Kur’an-i Kerim’in içerik yönünden mucize oluşu birkaç yönden ele alınmıştır ki aşağıda belirtilecektir:

a) Kur’an-i Kerim’de hiçbir çelişki ve uyumsuzluğun var olmayışı. Nisa Sure’sinin 82. ayeti de bu konuya işarettir. ‘Kur’an’ı gereğince düşünmüyorlar mı? Eğer Allah’tan başkasından gönderilmiş olsaydı onda birçok uyumsuzluk bulurlardı.’[7]

b) Gaybe ait olan (gizli olan) şeylerden haber vermesi. Kur’an’da bazı hadiselerin gelecekte gerçekleşeceği önceden bildirilmiştir. ve sonradan bildirildiği şekilde hadiseler vuku bulmuştur.

Bunlardan birisi Rum Suresi’nin 1–3 ayetleridir: “Elif, Lam, Mim. Rumlar yakın bir yerde yenilgiye uğradılar. Onlar bu yenilgilerinden sonra bir kaç yıl içinde galip geleceklerdir”[8]

c) Kur’an-i Kerim’in içerdiği ilim ve maarifler.

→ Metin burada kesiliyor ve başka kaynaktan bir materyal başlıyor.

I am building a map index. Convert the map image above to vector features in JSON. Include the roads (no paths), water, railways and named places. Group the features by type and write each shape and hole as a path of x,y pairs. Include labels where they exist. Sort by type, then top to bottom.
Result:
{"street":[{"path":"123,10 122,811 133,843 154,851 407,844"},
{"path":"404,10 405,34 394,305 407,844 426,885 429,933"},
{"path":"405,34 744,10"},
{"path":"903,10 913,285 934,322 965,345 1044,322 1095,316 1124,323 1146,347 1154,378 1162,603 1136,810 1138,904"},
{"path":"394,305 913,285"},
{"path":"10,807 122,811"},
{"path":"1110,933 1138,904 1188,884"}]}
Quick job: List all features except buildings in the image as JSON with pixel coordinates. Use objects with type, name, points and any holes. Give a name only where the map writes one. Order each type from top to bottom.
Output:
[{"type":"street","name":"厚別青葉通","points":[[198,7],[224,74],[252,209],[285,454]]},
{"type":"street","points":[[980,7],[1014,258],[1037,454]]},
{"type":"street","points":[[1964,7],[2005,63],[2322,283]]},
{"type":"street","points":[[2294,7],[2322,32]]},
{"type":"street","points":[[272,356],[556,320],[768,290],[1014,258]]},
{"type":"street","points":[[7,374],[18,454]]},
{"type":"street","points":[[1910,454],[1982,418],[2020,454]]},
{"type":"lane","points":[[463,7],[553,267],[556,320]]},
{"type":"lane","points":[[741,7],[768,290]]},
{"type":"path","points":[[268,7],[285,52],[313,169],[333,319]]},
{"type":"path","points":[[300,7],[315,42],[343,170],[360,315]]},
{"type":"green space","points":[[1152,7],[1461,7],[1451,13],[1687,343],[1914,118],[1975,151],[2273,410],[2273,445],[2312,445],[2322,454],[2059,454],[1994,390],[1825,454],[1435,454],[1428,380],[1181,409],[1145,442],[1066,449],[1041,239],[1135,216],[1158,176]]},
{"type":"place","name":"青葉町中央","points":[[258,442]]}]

Kur’an-i Kerim’deki ilim ve maarif.

Kur’an-i Kerim en azından nazil olduğu zaman diliminde hiçbir beşerin henüz ulaşamadığı bilgilerle doluydu. Elbette şu anda bile Kur’an-i Kerim’de insanların ulaşmayacağı yüksek ilimler ve maarifler bulunmaktadır. Ulaşabildikleri kısmına ise Peygamber (s.a.a)’ın ve Masum İmamların yol göstericiliği sayesinde ulaşılabilinmiştir. Hatta hadislerin bir bölümünü inançla ilgili felsefi, kelamı, akli konular oluşturmaktadır. Hatta eğer Kur’an’daki bütün ilim ve maariflerin anlaşıldığını kabul etsek bile -ki yakinen geçmişte bu böyle değildi- yine de bu, Kur’an’ın bu yönden mucize oluşundan bir şey eksiltmez.

Burada şu noktaya dikkat etmek gerekir ki Kur’an-i Kerim’in bu açıdan mucize oluşu onu getiren şahıs ilgili icazından farklıdır. Bu mucizeden maksat Kur’an-i Kerim’de bulunan ilim ve maarif o zamanda yaşayan düşünürlerin, aydınların, bilim adamlarının ufuklarından ileride olacak şekilde derin ve yüce ufuklara sahip olduğuydu. Bütün bunlar beşerin düşünce ufuklarının çerçevesine girmeyen ve ilahi vahyin nişaneleri her yerinde görünen bilgi ve marifetlerdir.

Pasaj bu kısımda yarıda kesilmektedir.